4 comments on “Andrew Ferguson on John McCain's Economic Team

  1. dpeirce says:

    Well, gee, he wants to listen to both sides before he makes up his mind on something. Contrast that with Ms Clinton or Mr Obama who listen to ONE side before making up their minds again. How willing would either Ms Clinton or Mr Obama be to listen to the other side of abortion, for instance?

    And he recognizes his weaknesses and tries to compensate for them. Maybe Andrew Ferguson thinks Clinton/Obama have no weaknesses.

    (BTW, I think I’m becoming a McCain fan so my comment might not be totally neutral ^_^).

    In faith, Dave
    Viva Texas

  2. sophy0075 says:

    Franklin Roosevelt had no special understanding of economics either. He simply had a willingness to try everything his kitchen cabinet suggested, in the hope that something might work to bail the country out of the Great Depression. (Some economics pundits think FDR’s schemes actually lengthened the Depression and that it was only WWII that pulled the US economy out of the doldrums).

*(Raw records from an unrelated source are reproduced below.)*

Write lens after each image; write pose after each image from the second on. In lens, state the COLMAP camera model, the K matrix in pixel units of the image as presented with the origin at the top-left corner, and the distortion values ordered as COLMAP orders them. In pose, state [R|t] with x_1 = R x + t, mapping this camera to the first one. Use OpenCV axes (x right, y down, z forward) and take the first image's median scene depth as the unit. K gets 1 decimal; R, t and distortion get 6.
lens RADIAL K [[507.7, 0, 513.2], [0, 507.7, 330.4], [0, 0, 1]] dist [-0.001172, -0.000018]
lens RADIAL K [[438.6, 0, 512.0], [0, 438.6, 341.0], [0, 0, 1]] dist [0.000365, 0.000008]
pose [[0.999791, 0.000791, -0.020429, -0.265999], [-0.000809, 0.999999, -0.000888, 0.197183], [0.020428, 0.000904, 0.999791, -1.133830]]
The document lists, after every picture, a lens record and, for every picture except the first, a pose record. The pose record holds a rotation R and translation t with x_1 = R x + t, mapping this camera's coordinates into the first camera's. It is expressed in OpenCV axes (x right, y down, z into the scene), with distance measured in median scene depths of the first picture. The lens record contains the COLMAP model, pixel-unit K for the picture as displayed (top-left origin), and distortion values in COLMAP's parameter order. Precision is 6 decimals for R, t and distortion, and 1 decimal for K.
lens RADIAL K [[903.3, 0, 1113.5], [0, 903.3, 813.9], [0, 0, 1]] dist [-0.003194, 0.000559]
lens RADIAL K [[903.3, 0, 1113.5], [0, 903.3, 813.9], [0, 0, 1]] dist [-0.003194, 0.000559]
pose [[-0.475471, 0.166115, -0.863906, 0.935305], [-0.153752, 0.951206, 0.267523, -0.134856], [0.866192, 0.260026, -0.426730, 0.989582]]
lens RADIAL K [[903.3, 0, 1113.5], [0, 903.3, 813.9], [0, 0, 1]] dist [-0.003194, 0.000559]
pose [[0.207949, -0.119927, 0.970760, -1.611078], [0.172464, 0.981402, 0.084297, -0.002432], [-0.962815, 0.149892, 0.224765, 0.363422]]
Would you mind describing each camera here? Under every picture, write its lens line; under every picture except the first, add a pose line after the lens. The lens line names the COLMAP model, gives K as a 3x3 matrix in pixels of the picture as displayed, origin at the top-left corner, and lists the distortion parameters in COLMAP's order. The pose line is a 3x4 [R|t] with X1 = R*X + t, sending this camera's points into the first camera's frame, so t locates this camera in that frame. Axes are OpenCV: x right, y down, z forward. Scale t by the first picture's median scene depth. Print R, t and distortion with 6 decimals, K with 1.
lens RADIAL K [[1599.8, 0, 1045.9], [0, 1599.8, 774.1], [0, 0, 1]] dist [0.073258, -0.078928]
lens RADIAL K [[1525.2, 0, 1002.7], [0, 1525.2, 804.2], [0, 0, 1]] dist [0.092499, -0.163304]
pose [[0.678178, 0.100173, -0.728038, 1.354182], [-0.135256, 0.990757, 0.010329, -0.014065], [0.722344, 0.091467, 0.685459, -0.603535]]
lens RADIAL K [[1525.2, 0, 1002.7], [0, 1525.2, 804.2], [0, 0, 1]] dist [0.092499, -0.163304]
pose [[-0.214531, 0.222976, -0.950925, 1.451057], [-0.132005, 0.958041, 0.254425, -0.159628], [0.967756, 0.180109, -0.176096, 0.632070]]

    I don’t know if this is a pro-or anti McCain comment; however, I prefer a moderate who isn’t slavishly wedded to a specific economic theory. I haven’t seen proof that a particular theory works or doesn’t work.

  3. Henry Greville says:

    It us hard to comprehend why so many of you Americans seem to assume that Republicans “handle the economy” better than Democrats, when ever since the Second World War your national deficit has been increased far more under Republican Presidents than under Democrat Presidents. Marching backwards into the future with blinders on about the perils to you of a dollar that few in the world find an attractive value seems ridiculous to the rest of the world. This is the reason that the fiscal and tax policies that Barack Obama espouses as he campaigns have made him far and away the preferred next President.

  4. Katherine says:

    I worry that he might just go with whatever adviser is screaming the loudest when an economic crisis hits. However, at least since he’s got a long-term commitment to cutting spending, he’s bound to be better than anything either Clinton or Obama would come up with.